The shareholders of Just Eat (Just Eat) have formally approved the monster acquisition of Grubhub that would deliver the company a U.S. foothold.

The shareholder vote approved much of the $6.9 billion proposal. Grubhub’s founder and CEO Matt Maloney will be named to the board along two Grubhub insiders. In addition, the sale price was accepted and the first half of 2021 timeframe is still the anticipated closing date. According to a tally of 110 million shareholder votes, most everything was approved with more than 80 percent approval. The approval of David Fisher, the U.S. CEO of Enova—a lending company—a non-executive director at Grubhub, passed with 73 percent approval. The final item, Maloney’s renumeration policy, was not approved.

The supplemental item would have given Maloney a $745,000 base salary with long-term incentives and stock options of up to 1,000 percent of that amount. That would have given him a wide range of incentivized pay of up to $7.45 million. According to Reuters, bonuses in the Netherlands are capped at 100 percent of base pay and have been since the Great Recession.

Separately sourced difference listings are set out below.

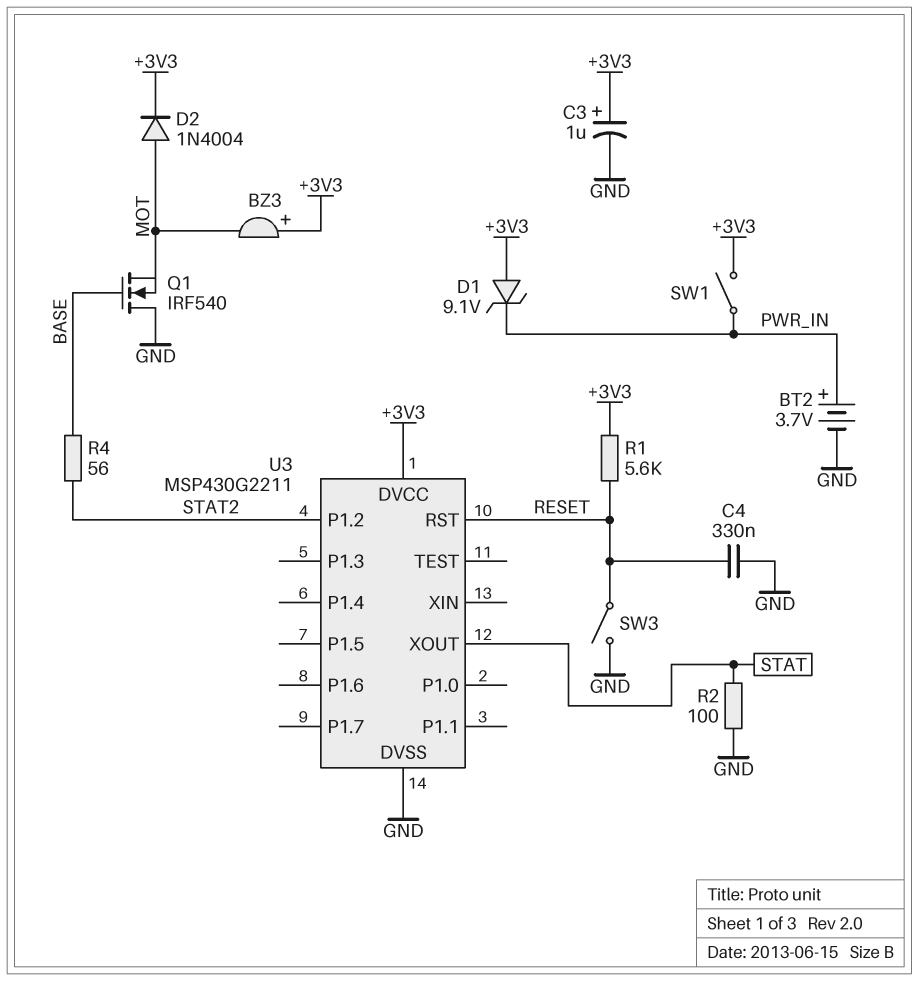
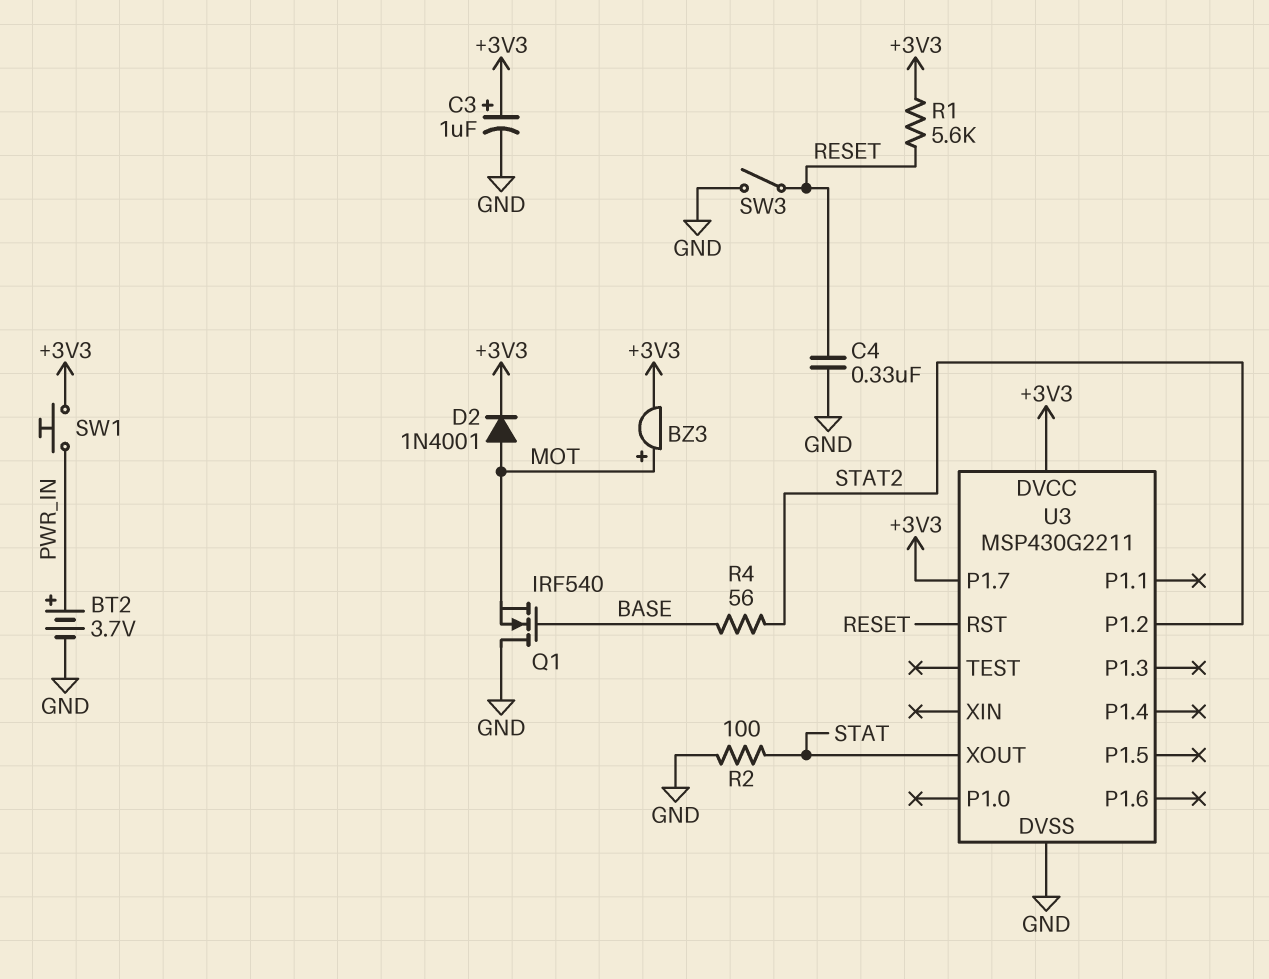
BZ3: buzzer (plus +3V3, minus MOT) -> buzzer (plus MOT, minus +3V3)
D1: zener 9.1V (A +3V3, K PWR_IN) -> none
D2: diode 1N4004 (A MOT, K +3V3) -> diode 1N4001 (A MOT, K +3V3)
SW1: switch (+3V3, PWR_IN) -> button (+3V3, PWR_IN)
U3 pin P1.7: none -> +3V3

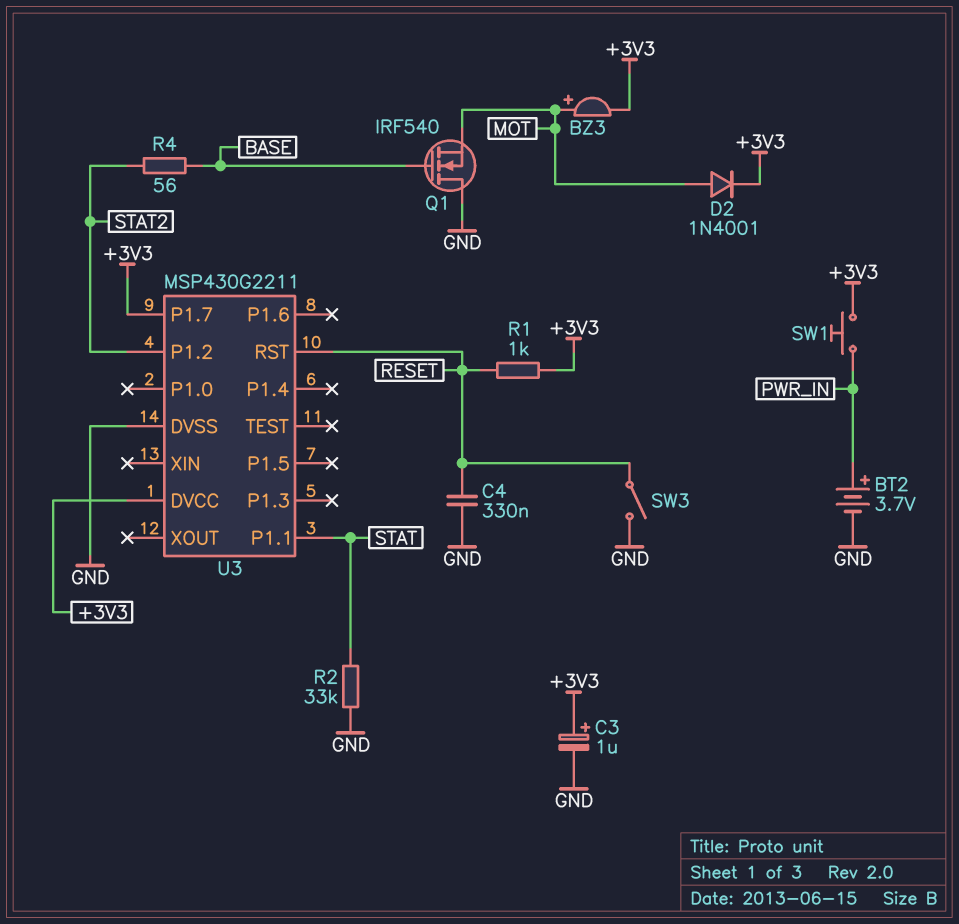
R1: 5.6k (+3V3, RESET) -> 1k (+3V3, RESET)
R2: 100 (GND, STAT) -> 33k (GND, STAT)
U3 pin P1.1: none -> STAT
U3 pin XOUT: STAT -> none

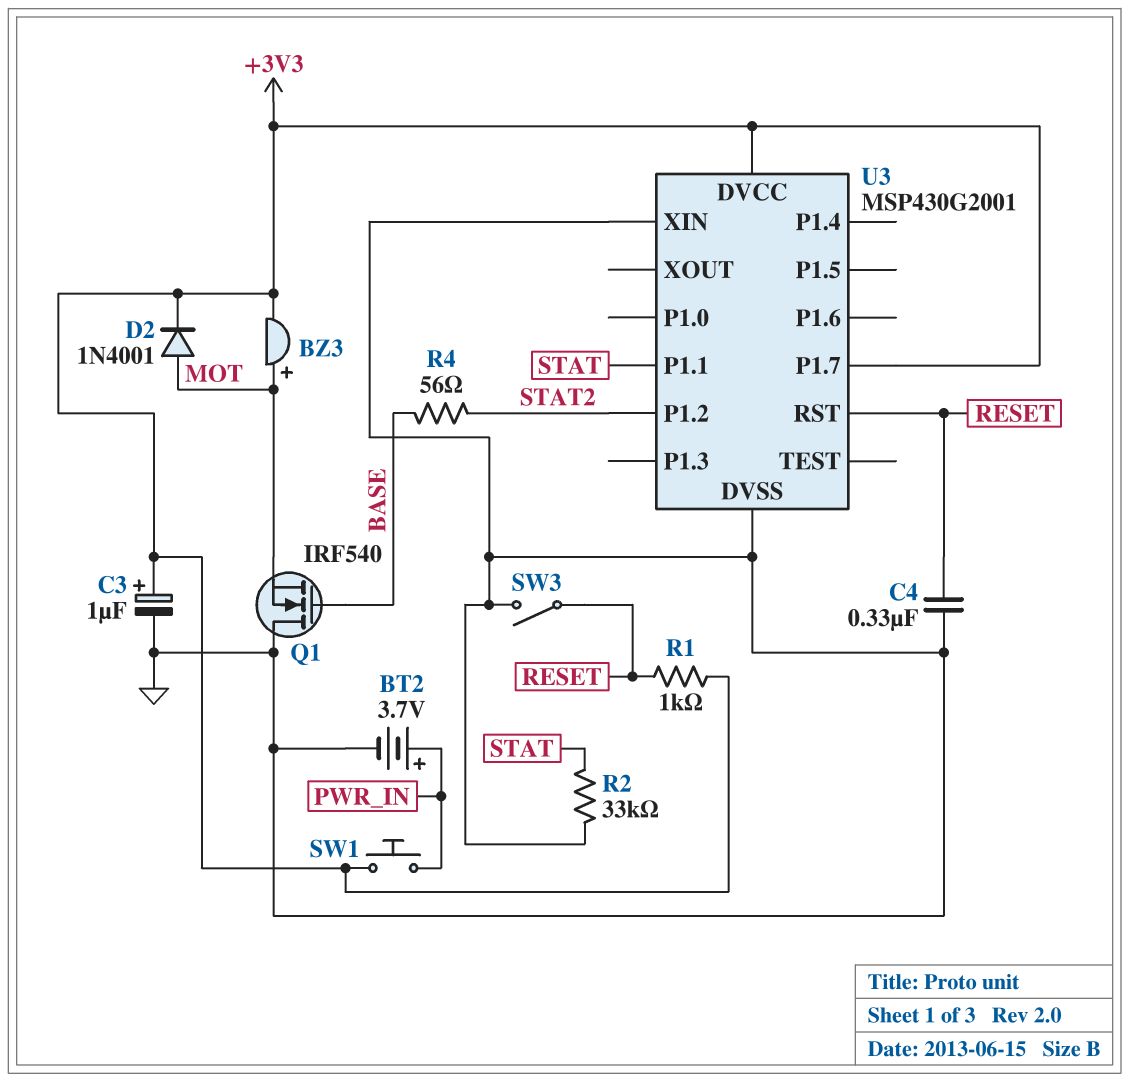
U3: MSP430G2211 -> MSP430G2001
U3 pin XIN: none -> GND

A spokesperson told Reuters that the board would discuss the vote with Maloney, but declined to elaborate further. Representatives for Grubhub also declined Food On Demand’s request for comment on the overall approval.

According to SEC documents, Maloney received an all-in salary of $7.8 million in 2019, a dip from $9.3 million in 2018. The salary included $710,000 base pay with stock options and bonuses accounting for the rest.

His salary puts him about 9,000 percent ahead of the median employee’s salary of $85,000 and 27,000 percent ahead of the average driver, as self-reported in Glassdoor. That’s not atypical in the U.S., as former Waitr CEO Chris Meaux’s 2018 salary of $3.8 million was almost exactly 27,000 percent higher than delivery driver salary of $14,000.

In context of the global business community, it’s a pretty shocking mismatch. Former Just Eat CEO Peter Plumb earned up to $3 million all in with base and bonus pay in 2018, which is 9,000 percent more than the average, self-reported delivery driver salary of $31,000.

The overall deal didn’t hinge on Maloney’s pay package, so it’s still moving forward, but it’s definitely a consolidation curveball for top U.S. executives looking at deals in the future. Global consolidation may just prove to be a substantial pay cut.